In the data below, find every line with the word "capacidad" and copy it out.

◆ ◆ ◆ ◆ ◆

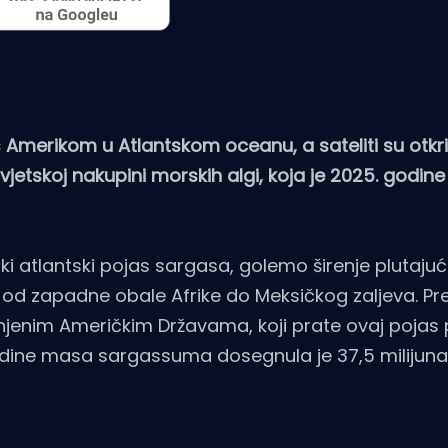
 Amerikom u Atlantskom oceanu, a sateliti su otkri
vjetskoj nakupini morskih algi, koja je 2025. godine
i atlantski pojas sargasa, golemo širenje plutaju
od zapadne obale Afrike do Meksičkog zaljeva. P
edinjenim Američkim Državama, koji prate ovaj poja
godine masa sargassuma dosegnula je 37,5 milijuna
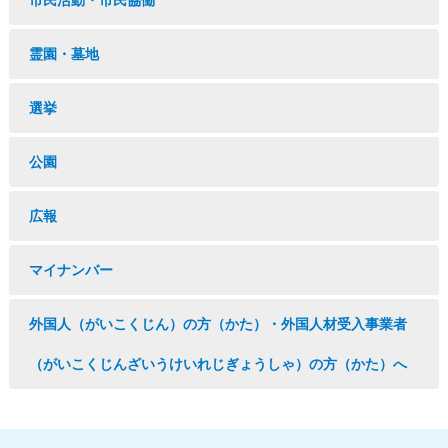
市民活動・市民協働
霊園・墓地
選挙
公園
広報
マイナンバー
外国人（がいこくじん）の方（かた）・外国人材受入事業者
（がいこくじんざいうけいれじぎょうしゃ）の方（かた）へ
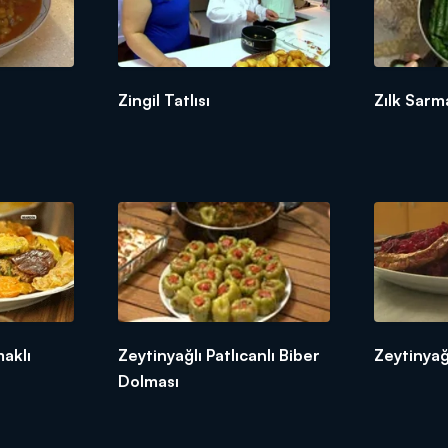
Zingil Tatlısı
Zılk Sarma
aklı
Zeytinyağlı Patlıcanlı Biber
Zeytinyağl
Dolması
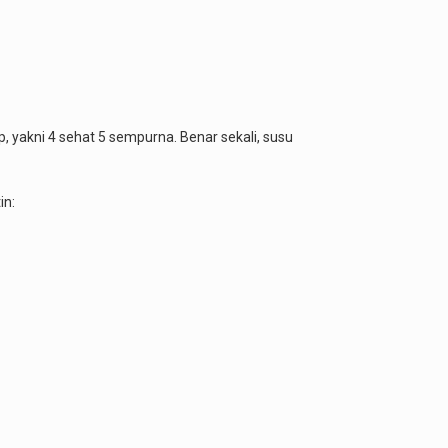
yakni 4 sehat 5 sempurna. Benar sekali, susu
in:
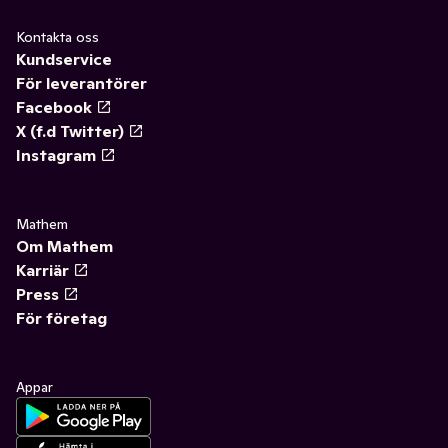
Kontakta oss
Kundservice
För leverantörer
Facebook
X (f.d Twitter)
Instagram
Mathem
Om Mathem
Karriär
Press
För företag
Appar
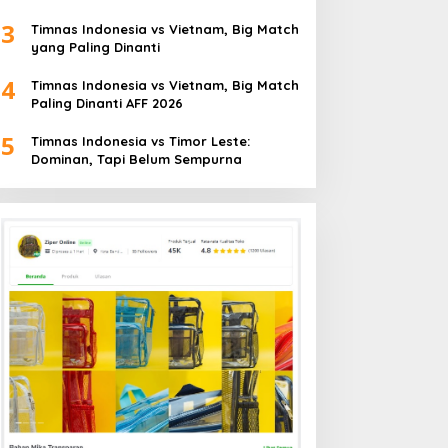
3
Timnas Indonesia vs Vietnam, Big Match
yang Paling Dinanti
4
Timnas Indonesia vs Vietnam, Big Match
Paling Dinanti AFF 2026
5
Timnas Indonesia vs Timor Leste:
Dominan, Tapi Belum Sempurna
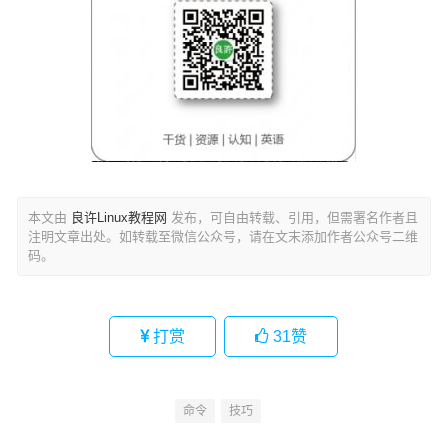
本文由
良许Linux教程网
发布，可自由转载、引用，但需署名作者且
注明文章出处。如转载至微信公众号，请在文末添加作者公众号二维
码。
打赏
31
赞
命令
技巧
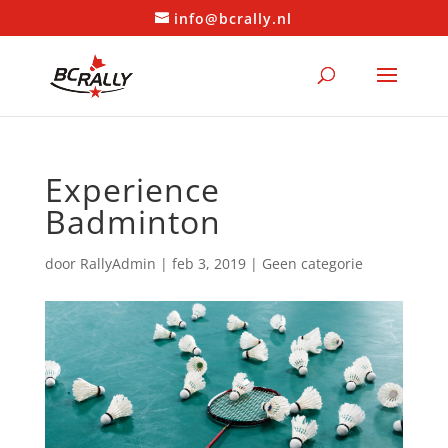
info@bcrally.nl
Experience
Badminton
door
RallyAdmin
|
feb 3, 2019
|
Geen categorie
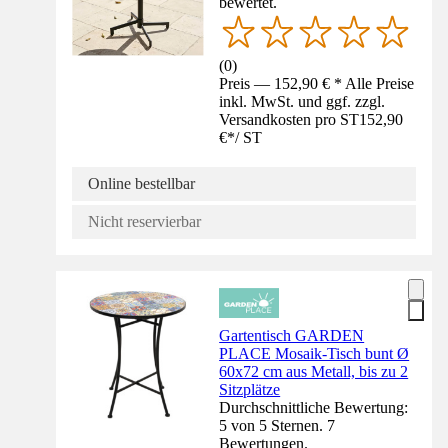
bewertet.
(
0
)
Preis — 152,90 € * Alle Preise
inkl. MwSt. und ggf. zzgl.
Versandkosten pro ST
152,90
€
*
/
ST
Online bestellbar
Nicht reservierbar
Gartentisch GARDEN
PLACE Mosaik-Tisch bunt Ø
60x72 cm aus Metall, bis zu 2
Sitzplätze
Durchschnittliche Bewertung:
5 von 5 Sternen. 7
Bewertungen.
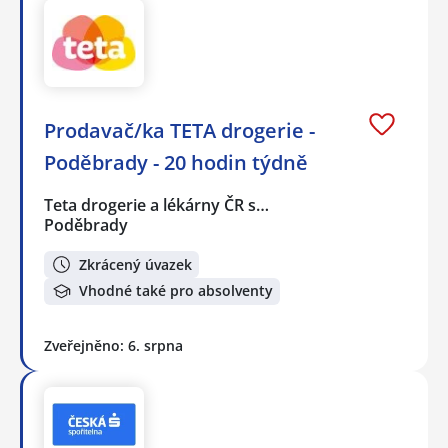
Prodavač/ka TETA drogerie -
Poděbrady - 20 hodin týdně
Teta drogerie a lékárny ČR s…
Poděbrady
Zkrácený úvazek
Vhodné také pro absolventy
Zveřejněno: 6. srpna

◆ ◆ ◆ ◆ ◆

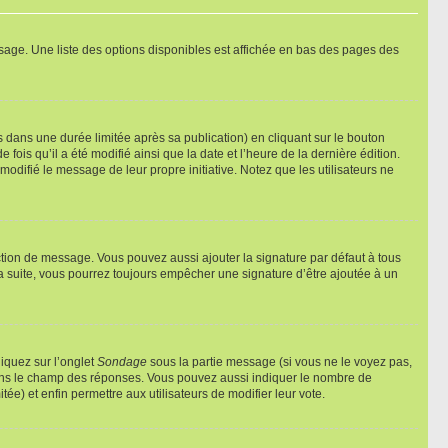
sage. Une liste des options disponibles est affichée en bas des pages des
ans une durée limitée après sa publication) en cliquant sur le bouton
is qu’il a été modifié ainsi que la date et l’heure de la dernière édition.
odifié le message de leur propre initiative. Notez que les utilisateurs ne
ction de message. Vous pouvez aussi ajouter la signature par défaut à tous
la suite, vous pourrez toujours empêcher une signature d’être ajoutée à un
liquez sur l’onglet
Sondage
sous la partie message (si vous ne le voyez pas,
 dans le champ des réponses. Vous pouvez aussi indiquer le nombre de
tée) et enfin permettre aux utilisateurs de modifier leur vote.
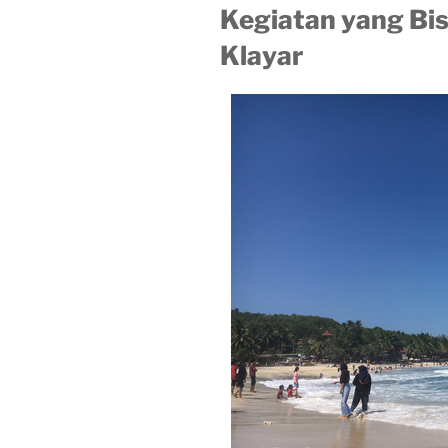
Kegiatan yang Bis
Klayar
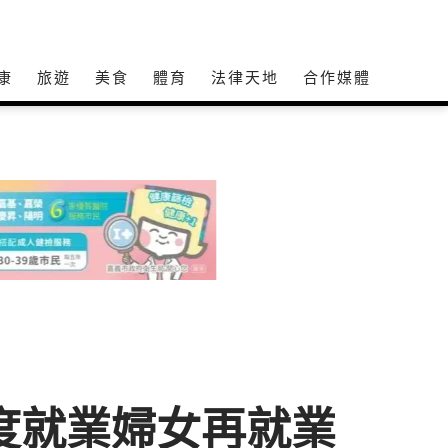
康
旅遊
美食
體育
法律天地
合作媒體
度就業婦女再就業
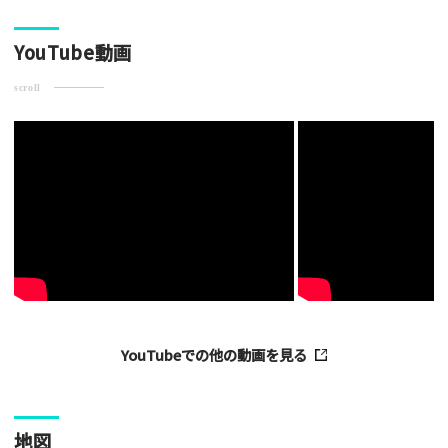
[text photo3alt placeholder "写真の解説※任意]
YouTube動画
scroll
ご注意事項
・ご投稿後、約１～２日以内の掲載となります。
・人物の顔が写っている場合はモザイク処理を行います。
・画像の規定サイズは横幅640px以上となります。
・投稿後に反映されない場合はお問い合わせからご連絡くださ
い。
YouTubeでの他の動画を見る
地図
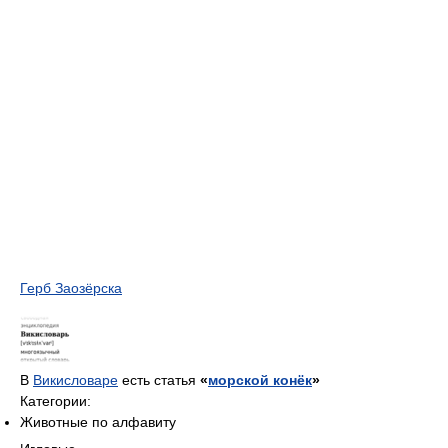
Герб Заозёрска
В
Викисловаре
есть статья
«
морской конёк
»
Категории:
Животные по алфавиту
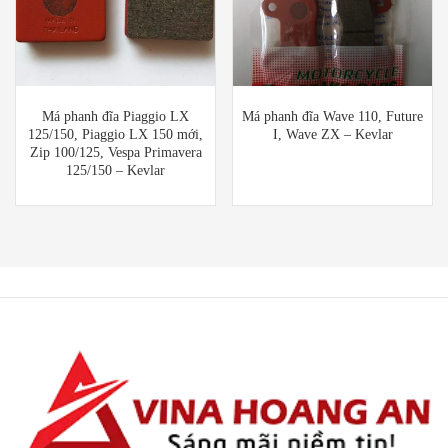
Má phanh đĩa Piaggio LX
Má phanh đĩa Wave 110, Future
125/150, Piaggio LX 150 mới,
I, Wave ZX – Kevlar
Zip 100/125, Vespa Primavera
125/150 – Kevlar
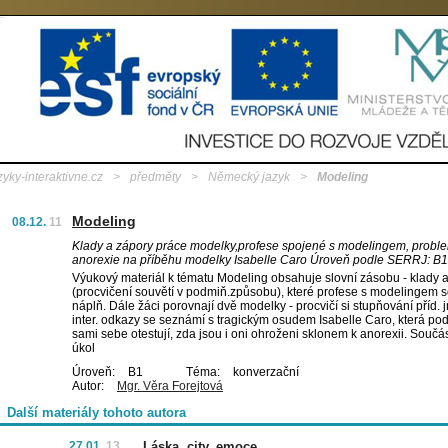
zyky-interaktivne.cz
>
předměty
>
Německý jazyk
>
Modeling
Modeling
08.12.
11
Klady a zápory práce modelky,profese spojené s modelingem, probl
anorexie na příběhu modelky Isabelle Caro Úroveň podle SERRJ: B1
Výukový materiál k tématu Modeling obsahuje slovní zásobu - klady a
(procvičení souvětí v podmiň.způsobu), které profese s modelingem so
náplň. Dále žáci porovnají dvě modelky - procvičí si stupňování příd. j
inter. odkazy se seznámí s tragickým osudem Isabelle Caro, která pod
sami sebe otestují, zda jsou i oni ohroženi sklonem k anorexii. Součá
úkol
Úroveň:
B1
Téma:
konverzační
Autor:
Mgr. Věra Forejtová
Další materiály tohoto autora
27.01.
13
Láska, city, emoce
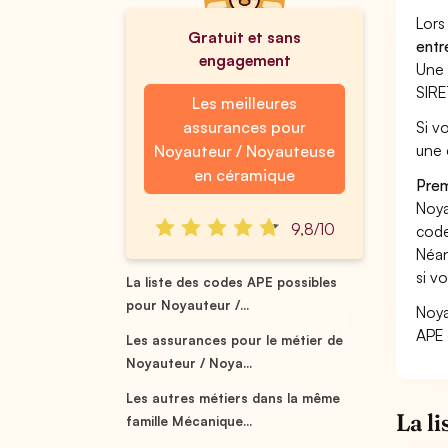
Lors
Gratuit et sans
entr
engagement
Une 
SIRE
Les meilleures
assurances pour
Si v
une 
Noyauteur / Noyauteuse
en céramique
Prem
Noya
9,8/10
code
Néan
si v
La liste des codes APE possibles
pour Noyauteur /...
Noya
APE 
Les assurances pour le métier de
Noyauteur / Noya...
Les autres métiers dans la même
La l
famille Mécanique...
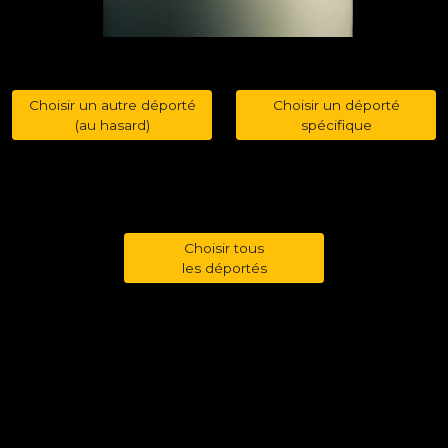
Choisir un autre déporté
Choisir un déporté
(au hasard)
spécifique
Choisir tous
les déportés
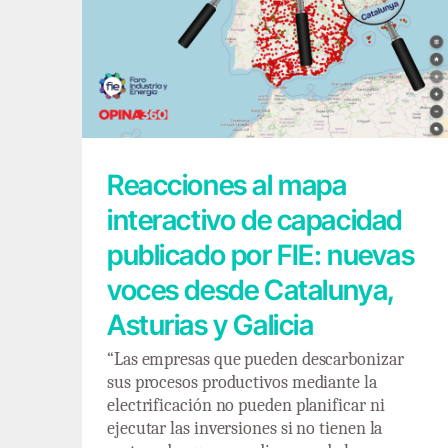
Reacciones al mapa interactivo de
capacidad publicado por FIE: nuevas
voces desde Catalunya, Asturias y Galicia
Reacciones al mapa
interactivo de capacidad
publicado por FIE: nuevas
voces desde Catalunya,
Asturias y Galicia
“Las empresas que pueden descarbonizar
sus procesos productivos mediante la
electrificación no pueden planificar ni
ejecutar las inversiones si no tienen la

◆ ◆ ◆ ◆ ◆

- TASK ANSWER
capacidad publicado por FIE: nuevas
interactivo de capacidad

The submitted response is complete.